# What diameter should an olympic plate be?



## mark84 (Aug 4, 2011)

I'm not talking about the 2" bored hole in the middle, i'm talking about the actual diameter of the plate. Just measured the biggest plates I've got (15kg) and they're only 35cm - I'm sure standardised olympic plates are suppost to be 40cm~.

It's not a big deal except I'm really trying to progress on my deads and I think i'm having to come down a bit lower than i might. Cheers.


----------



## Prince Adam (Mar 17, 2012)

mark84 said:


> I'm not talking about the 2" bored hole in the middle, i'm talking about the actual diameter of the plate. Just measured the biggest plates I've got (15kg) and they're only 35cm - I'm sure standardised olympic plates are suppost to be 40cm~.
> 
> It's not a big deal except I'm really trying to progress on my deads and I think i'm having to come down a bit lower than i might. Cheers.

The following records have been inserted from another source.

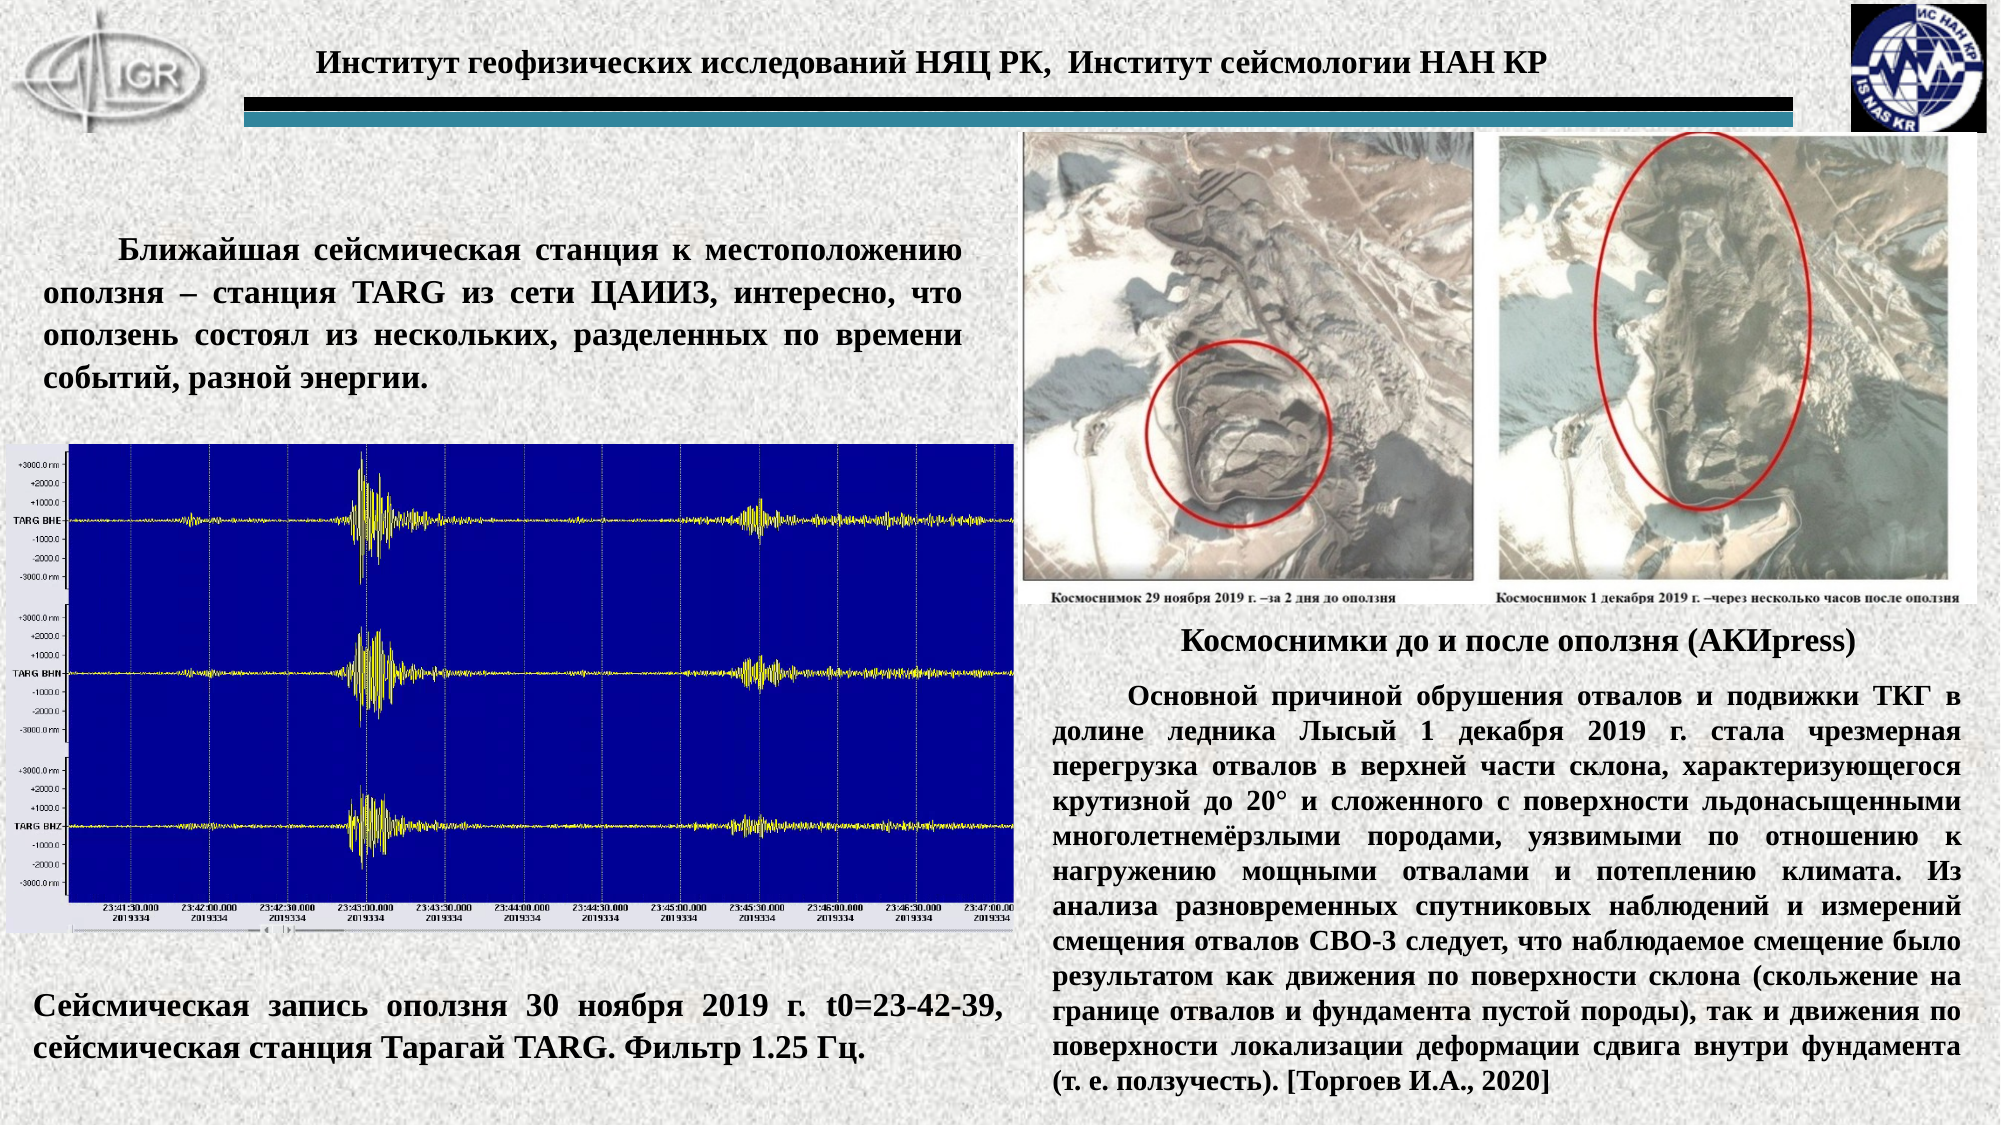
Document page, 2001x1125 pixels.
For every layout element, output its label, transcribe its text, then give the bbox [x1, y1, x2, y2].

picture [0, 0, 2001, 1125]
text_box Сейсмическая запись оползня 30 ноября 2019 г. t0=23-42-39, сейсмическая станция Тарагай TARG. Фильтр 1.25 Гц. [18, 972, 1019, 1073]
text_box Космоснимки до и после оползня (АКИpress) [1165, 612, 1873, 666]
text_box Институт геофизических исследований НЯЦ РК, Институт сейсмологии НАН КР [300, 32, 1565, 88]
text_box Основной причиной обрушения отвалов и подвижки ТКГ в долине ледника Лысый 1 декабря 2019 г. стала чрезмерная перегрузка отвалов в верхней части склона, характеризующегося крутизной до 20° и сложенного с поверхности льдонасыщенными многолетнемёрзлыми породами, уязвимыми по отношению к нагружению мощными отвалами и потеплению климата. Из анализа разновременных спутниковых наблюдений и измерений смещения отвалов СВО-3 следует, что наблюдаемое смещение было результатом как движения по поверхности склона (скольжение на границе отвалов и фундамента пустой породы), так и движения по поверхности локализации деформации сдвига внутри фундамента (т. е. ползучесть). [Торгоев И.А., 2020] [1037, 669, 1978, 1104]
text_box Ближайшая сейсмическая станция к местоположению оползня – станция TARG из сети ЦАИИЗ, интересно, что оползень состоял из нескольких, разделенных по времени событий, разной энергии. [28, 216, 979, 403]
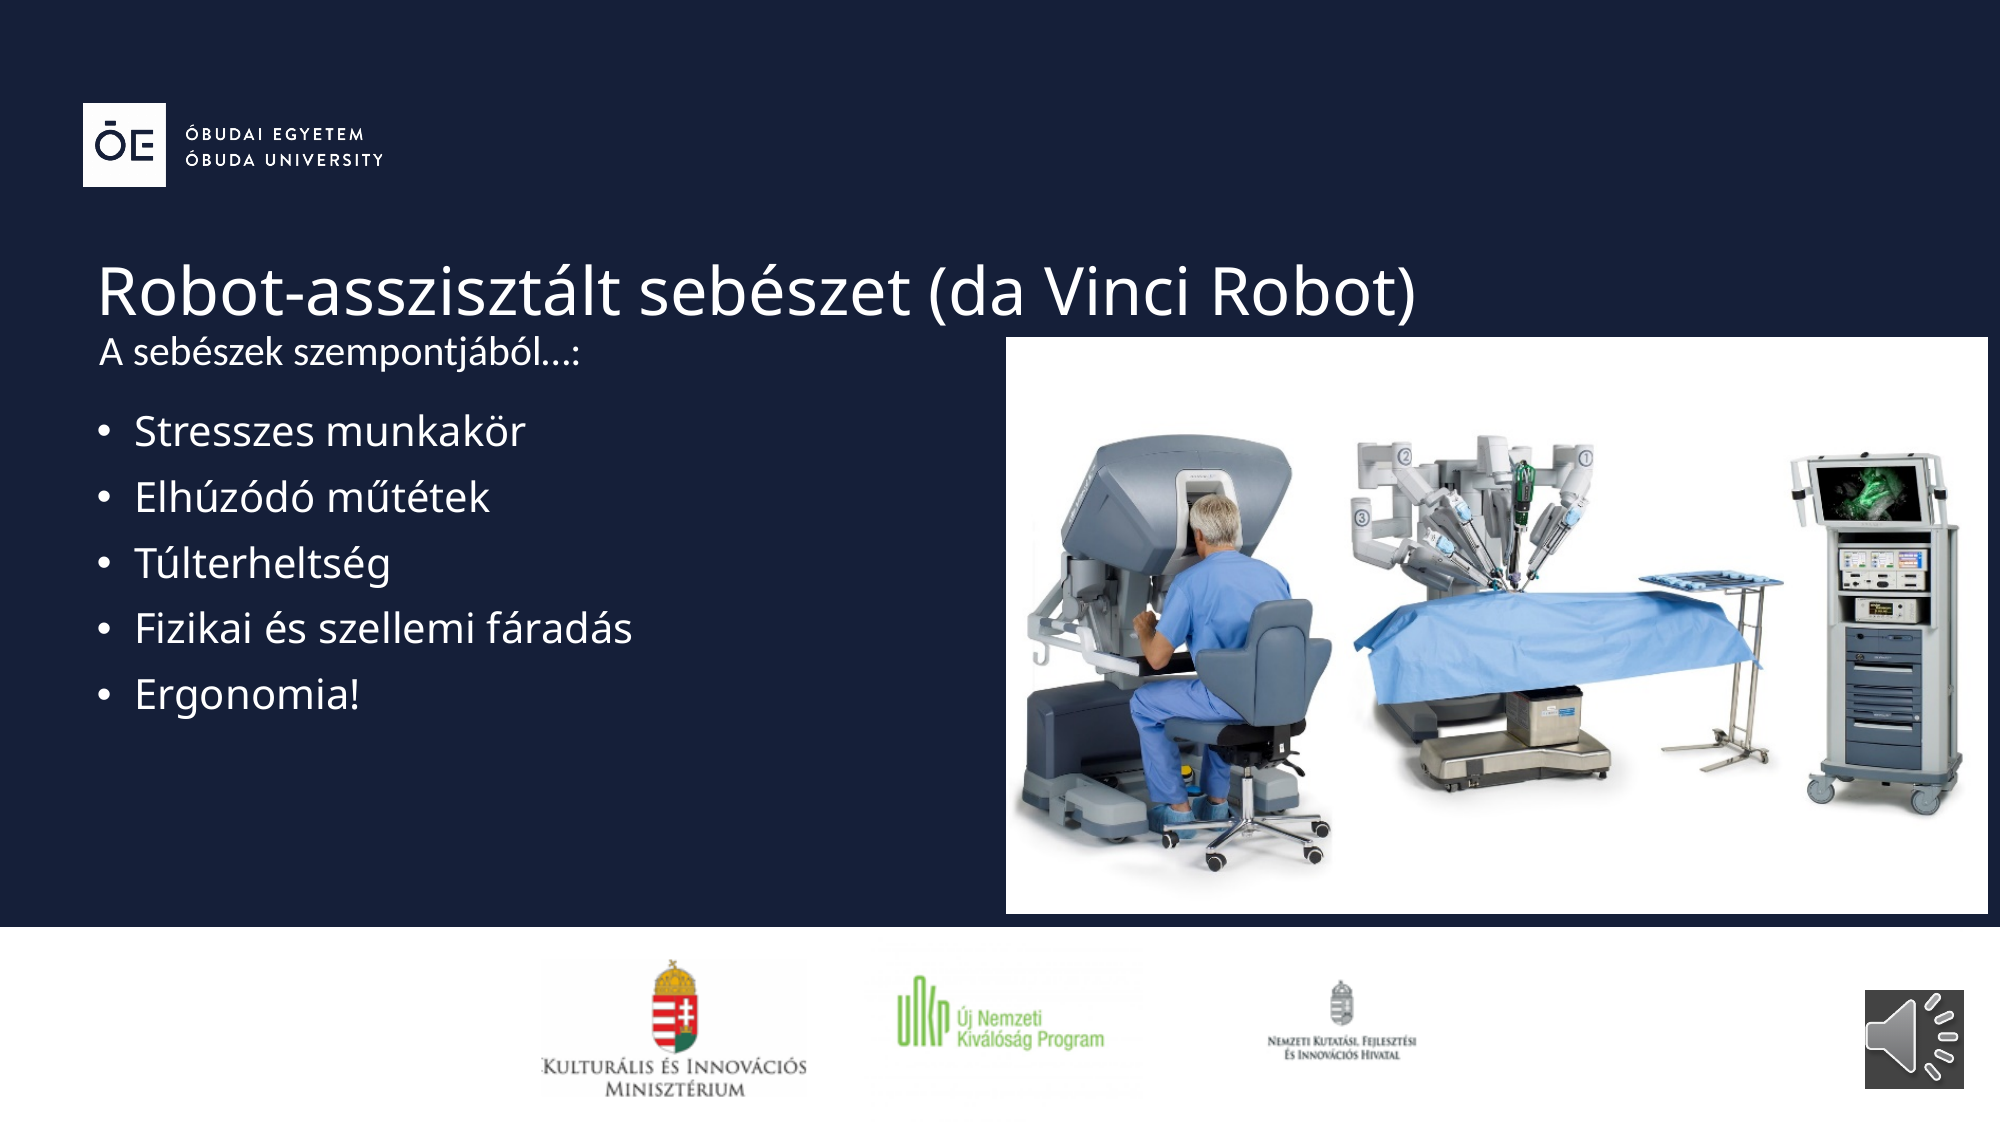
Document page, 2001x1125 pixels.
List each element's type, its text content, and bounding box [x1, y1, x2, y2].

list Stresszes munkakör Elhúzódó műtétek Túlterheltség Fizikai és szellemi fáradás Ergonomia! [82, 403, 1922, 927]
title Robot-asszisztált sebészet (da Vinci Robot) [81, 210, 1922, 377]
picture [0, 927, 2000, 1125]
text_box A sebészek szempontjából…: [84, 316, 597, 381]
picture [1006, 337, 1989, 915]
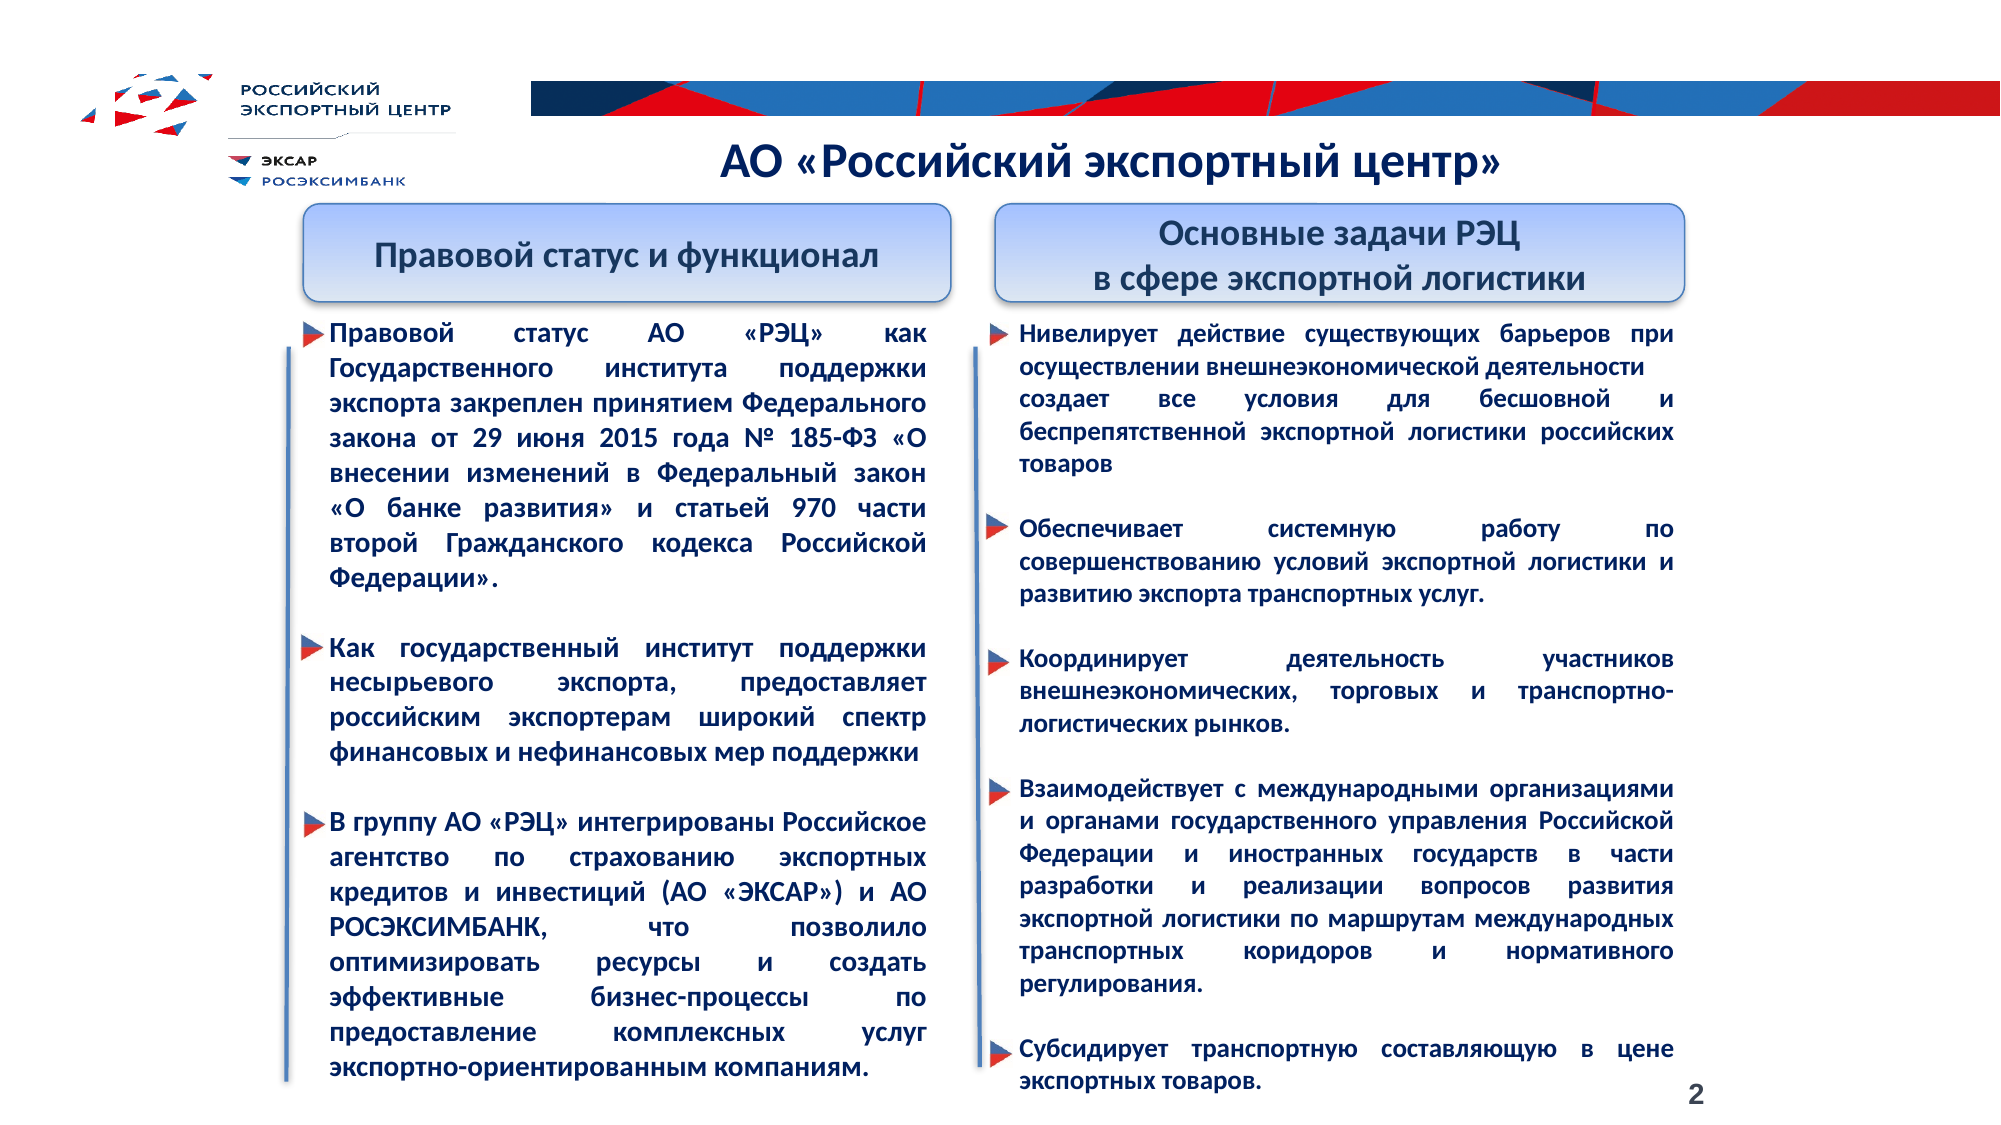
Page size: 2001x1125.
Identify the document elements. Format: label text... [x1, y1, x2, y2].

picture [302, 809, 327, 838]
text_box Правовой статус и функционал [302, 202, 952, 303]
text_box Основные задачи РЭЦ в сфере экспортной логистики [994, 202, 1686, 301]
picture [301, 320, 325, 349]
picture [989, 1039, 1013, 1068]
picture [986, 647, 1010, 676]
picture [80, 74, 456, 186]
text_box Правовой статус АО «РЭЦ» как Государственного института поддержки экспорта закреплен принятием Федерального закона от 29 июня 2015 года № 185-ФЗ «О внесении изменений в Федеральный закон «О банке развития» и статьей 970 части второй Гражданского кодекса Российской Федерации». Как государственный институт поддержки несырьевого экспорта, предоставляет российским экспортерам широкий спектр финансовых и нефинансовых мер поддержки В группу АО «РЭЦ» интегрированы Российское агентство по страхованию экспортных кредитов и инвестиций (АО «ЭКСАР») и АО РОСЭКСИМБАНК, что позволило оптимизировать ресурсы и создать эффективные бизнес-процессы по предоставление комплексных услуг экспортно-ориентированным компаниям. [314, 305, 942, 1090]
text_box АО «Российский экспортный центр» [705, 120, 1652, 196]
text_box 2 [1673, 1067, 1733, 1114]
picture [985, 511, 1009, 540]
picture [989, 322, 1009, 346]
text_box Нивелирует действие существующих барьеров при осуществлении внешнеэкономической деятельности создает все условия для бесшовной и беспрепятственной экспортной логистики российских товаров Обеспечивает системную работу по совершенствованию условий экспортной логистики и развитию экспорта транспортных услуг. Координирует деятельность участников внешнеэкономических, торговых и транспортно-логистических рынков. Взаимодействует с международными организациями и органами государственного управления Российской Федерации и иностранных государств в части разработки и реализации вопросов развития экспортной логистики по маршрутам международных транспортных коридоров и нормативного регулирования. Субсидирует транспортную составляющую в цене экспортных товаров. [1004, 275, 1689, 1103]
picture [988, 777, 1012, 806]
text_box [975, 346, 981, 1068]
picture [300, 633, 324, 662]
picture [531, 81, 2000, 116]
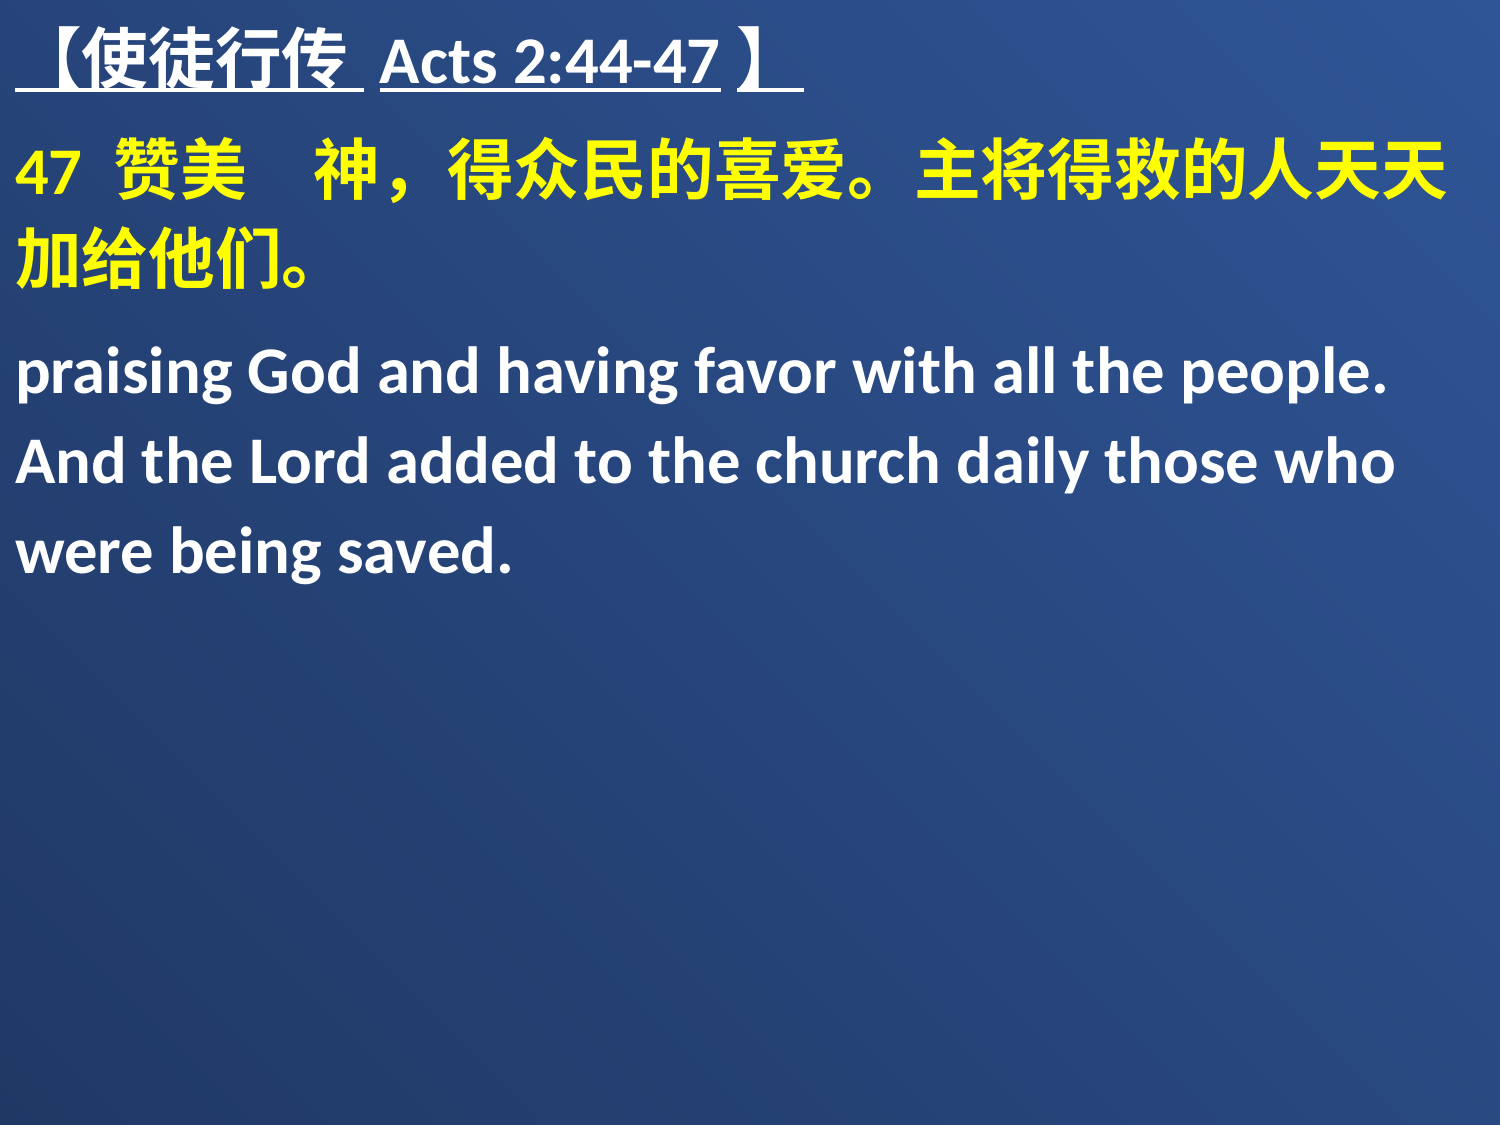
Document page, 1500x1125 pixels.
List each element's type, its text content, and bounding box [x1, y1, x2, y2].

subtitle 【使徒行传 Acts 2:44-47】 47 赞美 神，得众民的喜爱。主将得救的人天天加给他们。 praising God and having favor with all the people. And the Lord added to the church daily those who were being saved. [0, 0, 1500, 1125]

You want 9" from floor to bar idealy.


----------



## mark84 (Aug 4, 2011)

Prince Adam said:


> You want 9" from floor to bar idealy.


Ah right, thats a 45cm plate, thought it was something like that. I'll have to get that sorted, that's an inch and a half higher than what i'm currently at - it always feels a touch too low for me without rounding my back so i think that'd sort it. Cheers for the reply.


----------